| What this task involves |
From the data that follows, copy every line holding the string "named".
-------------------------
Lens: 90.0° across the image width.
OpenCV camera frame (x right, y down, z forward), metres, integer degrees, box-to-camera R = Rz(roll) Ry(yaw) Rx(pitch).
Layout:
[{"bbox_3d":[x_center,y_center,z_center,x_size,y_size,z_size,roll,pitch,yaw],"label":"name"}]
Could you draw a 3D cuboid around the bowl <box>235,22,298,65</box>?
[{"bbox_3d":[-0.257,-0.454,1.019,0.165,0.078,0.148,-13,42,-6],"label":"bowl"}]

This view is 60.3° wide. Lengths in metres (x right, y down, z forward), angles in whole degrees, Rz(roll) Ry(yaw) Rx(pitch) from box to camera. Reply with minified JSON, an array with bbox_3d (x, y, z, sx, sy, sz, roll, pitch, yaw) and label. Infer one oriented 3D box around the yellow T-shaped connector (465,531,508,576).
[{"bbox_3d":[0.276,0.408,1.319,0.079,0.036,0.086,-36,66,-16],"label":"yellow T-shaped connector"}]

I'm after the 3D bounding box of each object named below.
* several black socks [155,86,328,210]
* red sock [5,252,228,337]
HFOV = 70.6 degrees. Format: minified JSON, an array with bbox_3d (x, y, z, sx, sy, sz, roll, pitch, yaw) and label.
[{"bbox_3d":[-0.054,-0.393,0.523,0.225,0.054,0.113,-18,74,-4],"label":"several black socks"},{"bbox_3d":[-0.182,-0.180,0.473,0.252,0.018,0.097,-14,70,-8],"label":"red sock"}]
-------------------------
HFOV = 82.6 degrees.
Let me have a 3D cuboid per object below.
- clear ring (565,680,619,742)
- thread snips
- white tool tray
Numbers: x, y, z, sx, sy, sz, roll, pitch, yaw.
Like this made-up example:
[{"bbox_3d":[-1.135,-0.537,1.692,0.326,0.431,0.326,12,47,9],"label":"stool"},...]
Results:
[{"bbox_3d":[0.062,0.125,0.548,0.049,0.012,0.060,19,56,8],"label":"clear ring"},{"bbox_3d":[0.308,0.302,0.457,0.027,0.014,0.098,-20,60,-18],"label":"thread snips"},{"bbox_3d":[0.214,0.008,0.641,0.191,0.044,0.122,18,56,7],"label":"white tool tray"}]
-------------------------
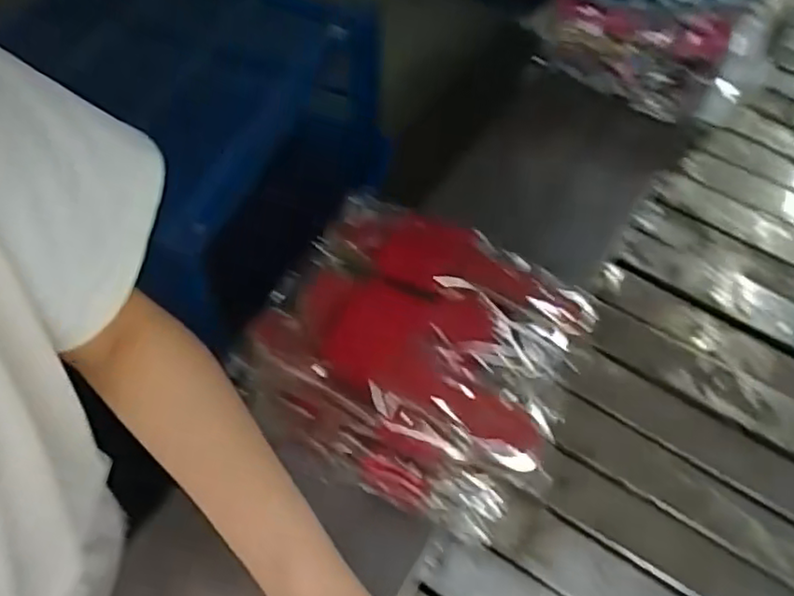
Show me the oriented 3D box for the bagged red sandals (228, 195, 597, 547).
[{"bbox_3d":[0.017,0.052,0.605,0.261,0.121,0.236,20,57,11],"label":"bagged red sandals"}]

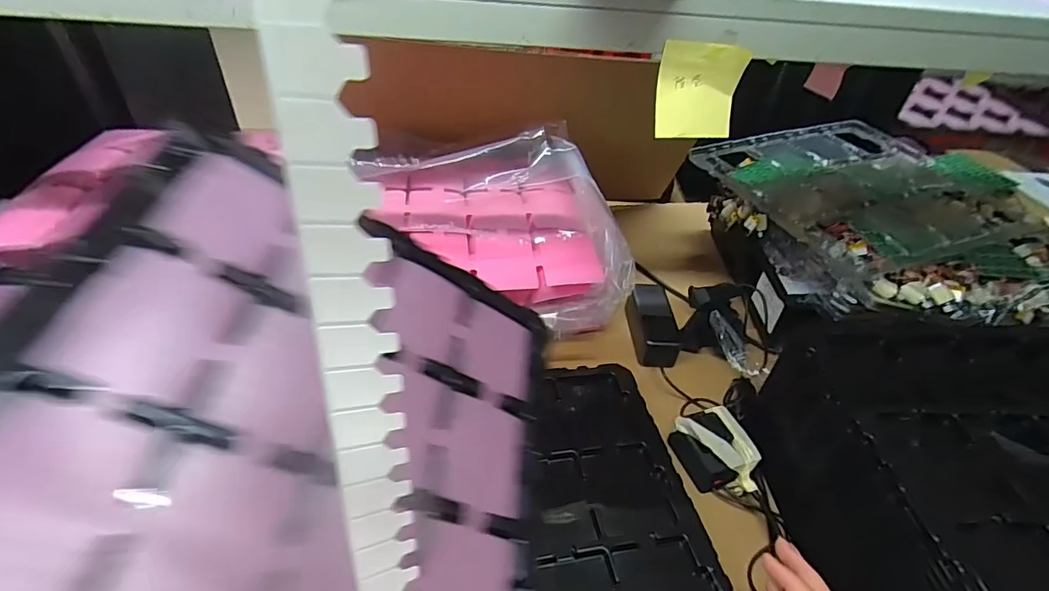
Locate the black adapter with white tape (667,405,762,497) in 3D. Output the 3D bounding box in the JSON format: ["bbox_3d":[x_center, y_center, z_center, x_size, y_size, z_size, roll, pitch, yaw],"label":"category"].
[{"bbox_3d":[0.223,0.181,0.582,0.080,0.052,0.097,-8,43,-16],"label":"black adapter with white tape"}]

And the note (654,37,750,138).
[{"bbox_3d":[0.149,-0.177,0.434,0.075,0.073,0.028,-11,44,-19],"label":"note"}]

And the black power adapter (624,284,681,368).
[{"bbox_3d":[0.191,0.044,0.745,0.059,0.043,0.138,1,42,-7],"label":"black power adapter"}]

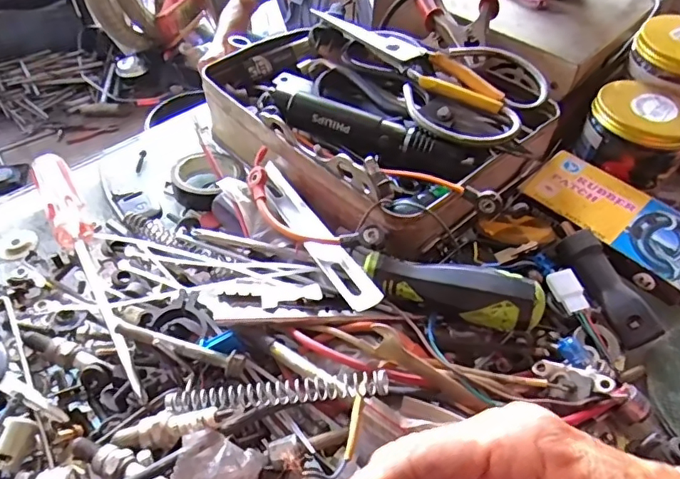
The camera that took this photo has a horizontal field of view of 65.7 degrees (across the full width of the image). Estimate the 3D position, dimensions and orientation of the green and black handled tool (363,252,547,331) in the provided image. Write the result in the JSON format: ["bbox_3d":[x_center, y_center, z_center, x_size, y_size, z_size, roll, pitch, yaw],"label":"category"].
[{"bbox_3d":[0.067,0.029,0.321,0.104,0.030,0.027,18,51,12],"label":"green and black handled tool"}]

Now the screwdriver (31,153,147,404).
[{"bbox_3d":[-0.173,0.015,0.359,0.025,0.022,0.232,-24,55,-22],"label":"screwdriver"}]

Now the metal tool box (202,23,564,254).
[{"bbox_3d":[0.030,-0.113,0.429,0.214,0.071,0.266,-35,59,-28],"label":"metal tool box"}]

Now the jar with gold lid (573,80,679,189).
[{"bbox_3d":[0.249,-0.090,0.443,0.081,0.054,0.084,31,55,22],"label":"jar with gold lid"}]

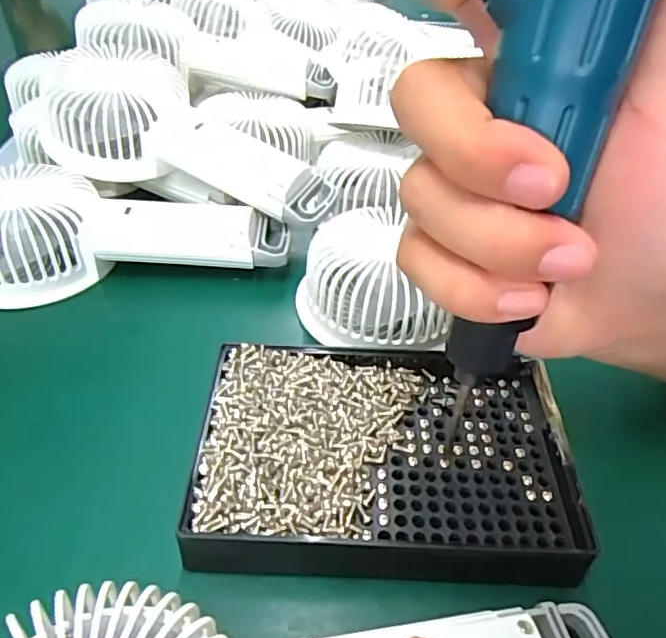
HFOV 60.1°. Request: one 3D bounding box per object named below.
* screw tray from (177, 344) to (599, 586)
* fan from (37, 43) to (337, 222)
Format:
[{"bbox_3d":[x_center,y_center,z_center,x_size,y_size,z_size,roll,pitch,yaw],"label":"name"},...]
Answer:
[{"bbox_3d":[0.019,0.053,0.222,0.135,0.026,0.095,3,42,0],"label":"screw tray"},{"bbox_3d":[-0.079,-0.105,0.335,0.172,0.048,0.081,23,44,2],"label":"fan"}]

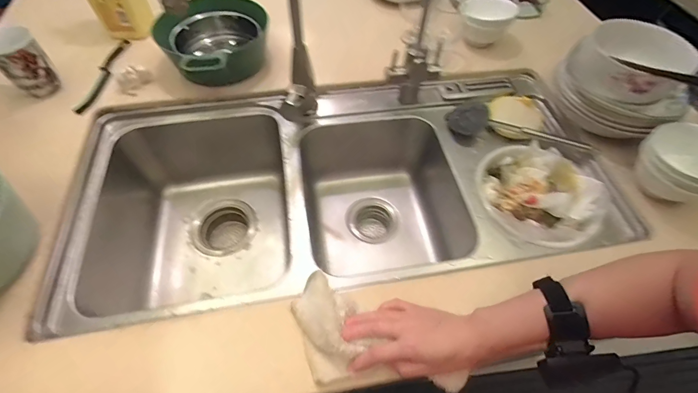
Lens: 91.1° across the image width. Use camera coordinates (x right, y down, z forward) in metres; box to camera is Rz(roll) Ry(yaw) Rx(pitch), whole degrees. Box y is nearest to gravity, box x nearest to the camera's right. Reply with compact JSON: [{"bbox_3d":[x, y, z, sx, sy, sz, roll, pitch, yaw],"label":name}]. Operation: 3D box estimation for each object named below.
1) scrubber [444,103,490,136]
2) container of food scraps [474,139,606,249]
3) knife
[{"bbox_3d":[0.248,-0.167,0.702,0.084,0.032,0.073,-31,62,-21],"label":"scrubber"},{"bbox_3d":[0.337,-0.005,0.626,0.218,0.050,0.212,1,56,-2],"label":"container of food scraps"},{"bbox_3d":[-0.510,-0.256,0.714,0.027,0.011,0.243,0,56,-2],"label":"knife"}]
-------------------------
| Output for this task |
I'm after the 3D bounding box of each object named below.
HFOV 60.1°. Request: one 3D bounding box per object named below.
Lens: 91.1° across the image width. Use camera coordinates (x right, y down, z forward) in metres; box to camera is Rz(roll) Ry(yaw) Rx(pitch), whole degrees. Box y is nearest to gravity, box x nearest to the camera's right. Reply with compact JSON: [{"bbox_3d":[x, y, z, sx, sy, sz, roll, pitch, yaw],"label":name}]. Operation: 3D box estimation for each object named below.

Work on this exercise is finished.